By Margaux Williamson
(I watched this with my friend Sheila Heti late at night in a cabin in the woods. We projected it onto a wall with our make-shift entertainment system. We were under the shared assumption that it was possibly the most entertaining movie that we brought with us. Every 25 minutes or so Sheila would say, “I think maybe I’ve seen this before.”)
There is a ballet company. The Company is in Chicago. The director wears a yellow scarf. He calls people “baby” or sometimes “genius.” A “genius” comes from Canada to choreograph a new ballet, “The Blue Snake.” There is not enough money to make “The Blue Snake,” but the director (easy and charming) says he will find it. The dancers continue to practice and perform, sometimes in a mirrored studio and sometimes to an audience in the rain. Sometimes new dancers arrive, sometimes dancers quit. Some of the dancers live together in a crowded apartment because maybe they don’t get paid a lot. Ryan is one of the dancers. Ryan lives in a big apartment all alone, maybe because she works a night job as a waitress. One night after her nightshift, she plays pool by herself in a bar. James Franco watches her. He has come to the bar after his nightshift as a chef. He goes back to her apartment with her and makes her an omelet in the morning. Ryan’s family comes out to a lot of her performances. They are clearly supportive if not greatly responsible for her career as a dancer. No one talks much. Sometimes the dancers get injured. When one is injured, another ballet dancer takes his or her place. Ryan is in the spotlight after a few others have suffered injuries. Her spotlight is brief, injuring herself while dancing “The Blue Snake.” She’s okay about it, even smiling, and James Franco crosses the stage awkwardly to give her flowers, while the dancers bow after the performance is done. In the last scene, the dancers come out of the mouth of a giant head and dance around. The head looks wrathful and also a little bit like the company’s director.

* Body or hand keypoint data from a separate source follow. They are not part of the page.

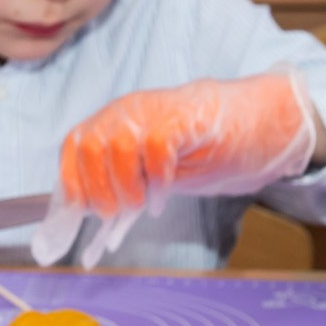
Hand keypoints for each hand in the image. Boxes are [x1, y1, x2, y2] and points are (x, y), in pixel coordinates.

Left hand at [31, 68, 317, 268]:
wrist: (253, 124)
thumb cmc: (198, 150)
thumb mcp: (148, 169)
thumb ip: (118, 184)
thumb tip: (86, 215)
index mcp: (114, 121)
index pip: (74, 146)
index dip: (72, 182)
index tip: (79, 214)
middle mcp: (128, 110)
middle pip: (89, 145)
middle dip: (98, 189)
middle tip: (116, 214)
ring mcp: (156, 111)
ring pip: (118, 146)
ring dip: (126, 187)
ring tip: (143, 206)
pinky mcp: (183, 117)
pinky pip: (156, 149)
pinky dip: (156, 182)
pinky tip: (163, 198)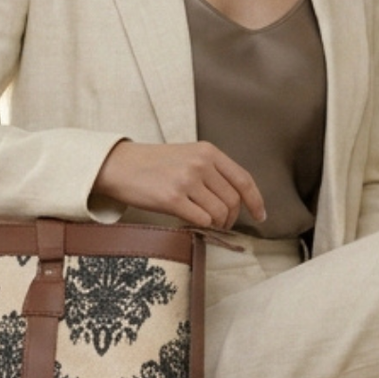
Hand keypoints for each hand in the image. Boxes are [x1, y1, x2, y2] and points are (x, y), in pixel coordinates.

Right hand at [93, 140, 265, 229]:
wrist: (118, 166)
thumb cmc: (153, 164)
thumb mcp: (187, 156)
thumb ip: (211, 172)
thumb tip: (235, 201)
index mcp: (208, 151)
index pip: (243, 179)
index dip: (256, 201)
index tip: (260, 215)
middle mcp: (200, 163)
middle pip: (233, 200)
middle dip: (232, 218)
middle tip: (221, 224)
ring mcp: (186, 180)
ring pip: (219, 213)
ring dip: (216, 224)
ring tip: (204, 222)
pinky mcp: (172, 198)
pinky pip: (201, 220)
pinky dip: (200, 226)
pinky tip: (191, 221)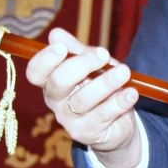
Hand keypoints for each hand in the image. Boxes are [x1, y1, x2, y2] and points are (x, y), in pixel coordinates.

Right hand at [24, 27, 141, 167]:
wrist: (117, 124)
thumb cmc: (99, 87)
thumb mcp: (90, 65)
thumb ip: (75, 50)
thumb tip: (55, 34)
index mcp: (51, 82)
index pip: (36, 72)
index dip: (45, 60)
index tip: (62, 48)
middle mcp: (56, 102)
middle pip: (58, 83)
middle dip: (81, 65)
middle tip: (104, 54)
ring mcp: (69, 120)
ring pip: (83, 100)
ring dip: (106, 83)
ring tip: (124, 72)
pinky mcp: (86, 134)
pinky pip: (102, 116)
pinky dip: (119, 103)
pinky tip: (131, 93)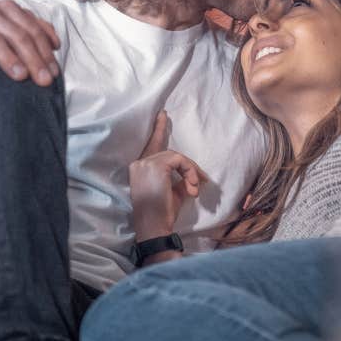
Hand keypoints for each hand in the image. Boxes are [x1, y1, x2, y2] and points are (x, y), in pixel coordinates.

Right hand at [0, 0, 60, 84]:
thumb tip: (55, 44)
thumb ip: (30, 34)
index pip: (32, 29)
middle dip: (34, 59)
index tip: (55, 74)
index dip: (45, 51)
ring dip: (8, 59)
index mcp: (4, 8)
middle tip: (44, 81)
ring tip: (21, 77)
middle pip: (17, 35)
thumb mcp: (6, 38)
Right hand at [129, 111, 206, 240]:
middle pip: (169, 153)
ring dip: (191, 172)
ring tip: (194, 190)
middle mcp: (139, 163)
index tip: (162, 115)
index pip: (151, 146)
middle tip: (202, 180)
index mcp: (139, 169)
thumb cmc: (162, 213)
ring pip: (176, 157)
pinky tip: (192, 187)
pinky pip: (180, 161)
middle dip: (188, 165)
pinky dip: (190, 172)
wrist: (153, 226)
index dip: (158, 130)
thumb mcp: (171, 192)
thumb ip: (178, 178)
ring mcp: (146, 163)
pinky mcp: (156, 165)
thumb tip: (194, 175)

The best part of the movie was during The Company’s “Christmas Roast” when the dancers, on a make-shift stage, dress as different members of The Company and act out skits representing scenarios that we have already seen. Although the skits were literal representations, they were loose and playful. It was kind of nice to remember that the dancers, like us, have witnessed the scenarios they were part of. Now they are making fun of one of the romantic dances that happened in a thunderstorm. Now they are making fun of the “genius from Canadia.” It made the rest of the movie seem even more starkly like real life – lacking in poetry and even in .. “representation.”

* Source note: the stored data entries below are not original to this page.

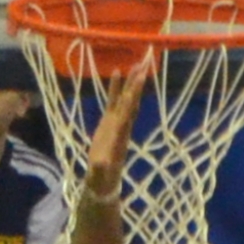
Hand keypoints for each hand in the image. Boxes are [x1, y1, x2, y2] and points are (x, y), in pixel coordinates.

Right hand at [83, 58, 149, 205]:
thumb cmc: (101, 177)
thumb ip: (101, 166)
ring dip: (131, 82)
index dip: (133, 94)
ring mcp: (117, 121)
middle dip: (137, 83)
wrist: (103, 179)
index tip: (140, 78)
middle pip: (131, 100)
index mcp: (120, 133)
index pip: (128, 110)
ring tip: (136, 64)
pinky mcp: (109, 120)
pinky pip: (114, 100)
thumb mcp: (100, 172)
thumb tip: (101, 163)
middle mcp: (122, 125)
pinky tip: (117, 72)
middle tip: (144, 63)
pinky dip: (116, 86)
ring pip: (126, 98)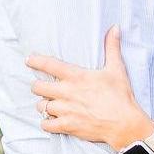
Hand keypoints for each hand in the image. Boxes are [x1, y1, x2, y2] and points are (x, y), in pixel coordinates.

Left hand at [26, 27, 151, 147]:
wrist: (124, 123)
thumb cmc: (120, 96)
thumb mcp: (117, 69)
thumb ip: (112, 47)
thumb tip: (115, 27)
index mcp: (76, 76)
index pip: (49, 64)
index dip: (35, 61)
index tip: (28, 60)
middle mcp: (67, 92)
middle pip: (37, 87)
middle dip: (37, 86)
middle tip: (41, 86)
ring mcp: (65, 110)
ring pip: (40, 106)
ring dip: (43, 105)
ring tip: (49, 104)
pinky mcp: (67, 126)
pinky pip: (46, 125)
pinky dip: (47, 123)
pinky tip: (51, 121)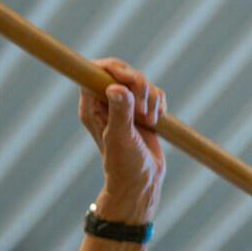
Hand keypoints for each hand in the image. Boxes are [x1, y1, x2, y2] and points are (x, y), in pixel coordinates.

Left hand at [80, 59, 165, 221]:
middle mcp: (105, 102)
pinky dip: (159, 103)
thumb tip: (116, 88)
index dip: (113, 69)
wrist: (142, 181)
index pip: (95, 71)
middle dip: (138, 85)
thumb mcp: (121, 138)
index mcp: (92, 106)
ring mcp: (124, 105)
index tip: (129, 80)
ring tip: (148, 122)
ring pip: (141, 81)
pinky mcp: (141, 109)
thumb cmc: (124, 164)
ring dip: (151, 99)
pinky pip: (154, 92)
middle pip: (121, 72)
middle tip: (142, 109)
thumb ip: (119, 112)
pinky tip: (156, 121)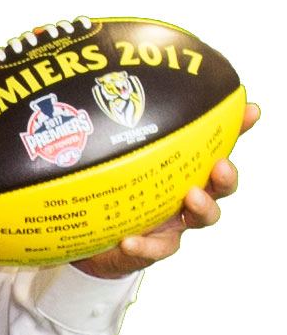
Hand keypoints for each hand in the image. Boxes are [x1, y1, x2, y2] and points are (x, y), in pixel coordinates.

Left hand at [74, 102, 259, 278]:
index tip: (250, 111)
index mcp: (179, 172)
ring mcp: (170, 225)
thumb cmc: (103, 191)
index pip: (213, 148)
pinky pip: (151, 251)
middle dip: (226, 177)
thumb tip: (112, 84)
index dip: (236, 130)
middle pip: (219, 187)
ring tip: (191, 196)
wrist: (85, 237)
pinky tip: (128, 240)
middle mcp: (182, 198)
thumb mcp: (106, 158)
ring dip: (202, 208)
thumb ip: (116, 132)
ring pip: (200, 219)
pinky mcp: (149, 250)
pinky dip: (143, 246)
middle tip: (220, 166)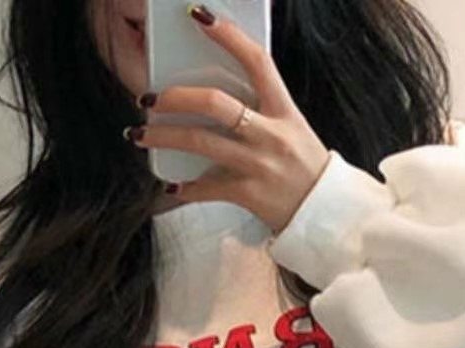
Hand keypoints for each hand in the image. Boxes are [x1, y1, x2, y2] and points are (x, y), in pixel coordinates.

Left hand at [125, 3, 330, 235]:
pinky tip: (171, 185)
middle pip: (216, 103)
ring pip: (200, 142)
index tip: (200, 18)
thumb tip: (218, 92)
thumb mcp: (291, 127)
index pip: (258, 62)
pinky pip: (206, 188)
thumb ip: (262, 108)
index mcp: (284, 111)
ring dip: (163, 137)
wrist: (324, 211)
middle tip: (151, 98)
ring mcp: (258, 164)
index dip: (229, 37)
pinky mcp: (247, 193)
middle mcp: (270, 134)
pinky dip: (185, 187)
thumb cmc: (304, 166)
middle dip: (176, 97)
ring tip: (139, 134)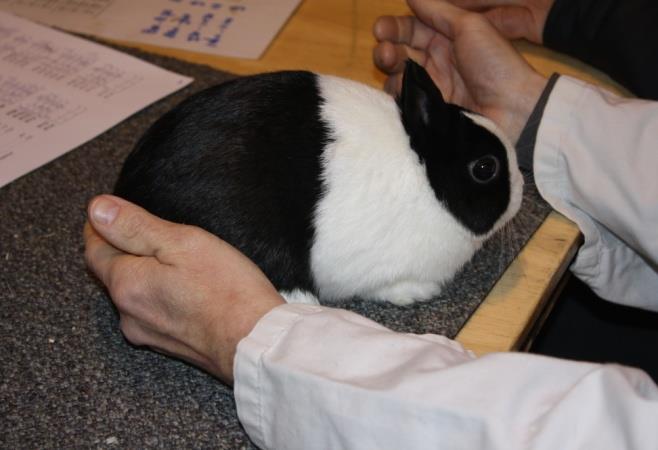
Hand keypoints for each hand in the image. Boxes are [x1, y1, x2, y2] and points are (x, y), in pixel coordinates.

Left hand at [83, 195, 284, 384]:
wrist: (255, 343)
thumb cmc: (226, 290)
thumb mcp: (184, 243)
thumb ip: (136, 226)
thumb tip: (97, 209)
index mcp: (127, 284)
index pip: (95, 249)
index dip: (100, 227)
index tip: (109, 212)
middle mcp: (128, 314)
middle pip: (113, 273)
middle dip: (121, 249)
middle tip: (141, 227)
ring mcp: (148, 333)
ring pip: (134, 293)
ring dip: (142, 273)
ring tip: (168, 255)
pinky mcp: (169, 345)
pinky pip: (153, 311)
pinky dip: (159, 294)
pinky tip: (183, 287)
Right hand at [373, 0, 546, 142]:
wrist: (511, 109)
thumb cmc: (494, 62)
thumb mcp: (470, 26)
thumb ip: (438, 10)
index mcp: (447, 38)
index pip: (411, 28)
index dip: (394, 27)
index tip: (381, 29)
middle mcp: (436, 60)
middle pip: (400, 50)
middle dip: (387, 47)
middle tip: (385, 51)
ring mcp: (431, 85)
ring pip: (398, 74)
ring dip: (390, 68)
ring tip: (392, 66)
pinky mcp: (429, 109)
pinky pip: (404, 99)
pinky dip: (395, 92)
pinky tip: (396, 87)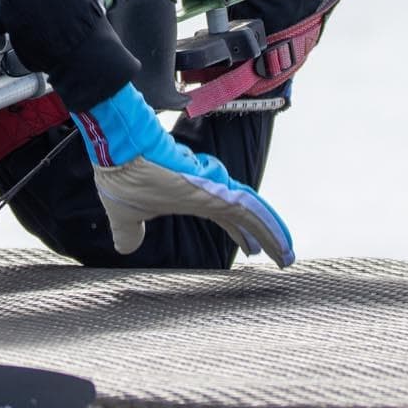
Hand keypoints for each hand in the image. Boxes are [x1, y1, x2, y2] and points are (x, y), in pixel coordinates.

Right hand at [73, 83, 295, 266]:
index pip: (225, 218)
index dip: (240, 233)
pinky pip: (248, 210)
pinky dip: (265, 225)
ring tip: (287, 255)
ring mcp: (212, 189)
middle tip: (283, 256)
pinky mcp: (213, 189)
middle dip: (264, 236)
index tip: (252, 250)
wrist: (120, 151)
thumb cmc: (122, 176)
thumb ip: (129, 232)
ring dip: (272, 235)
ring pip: (252, 214)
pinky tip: (278, 242)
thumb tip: (125, 248)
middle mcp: (207, 192)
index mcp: (191, 197)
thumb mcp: (125, 216)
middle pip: (245, 216)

It’s pretty interesting when a movie doesn’t work – when the poetry seems absent, the metaphors don’t resonate, when the art seems missing. It makes the movies that work seem like miracles. It’s especially interesting when a movie like this doesn’t work – a movie where the skill and craft and the director’s experience are all clearly on display.
Failure always seems to be an interesting part of good art. I guess it is easier to fall on your face if you happen to be reaching out far. Some failures are super interesting or easier to forgive than others, like: the bountiful missteps of Marlon Brando; the masterpieces of David Cronenberg that are aiming for the multiplex but end up at the cineforum; the David Lynch-like silence that sometimes follows David Lynch movies; the ambition in Sofia Coppola’s awkwardly revealing “Marie Antoinette” (though to be fair, I didn’t see the end because in the cinema in which I was watching it, the film caught on fire);the incaution in Woody Allen’s one-movie-a-year output (also often awkwardly revealing). Groping and searching and hubris always seem more generous than an immaculate career – more like contributions.
Nothing horrible is revealed in “The Company” other than the fact that it didn’t really work. I am guessing that a movie about an art system is a bigger challenge than a movie about a love affair. I guess at the end of “The Company” we are meant to see the giant head on stage as perhaps the art itself – spitting out dancers with broken bodies or failed or briefly glorious careers. It didn’t really resonate as it was supposed to, but I could see what the movie was maybe going for: art is as a merciless god, barely paying attention to the participants who offer their lives to it — some failing, some falling, some shining.
It’s okay, I think, as I gaze at the hand-painted ballet set, at the wrathful god’s wide-open mouth, projected onto the cottage wall (my friend half asleep beside me): It is only a god of the humans’ creation.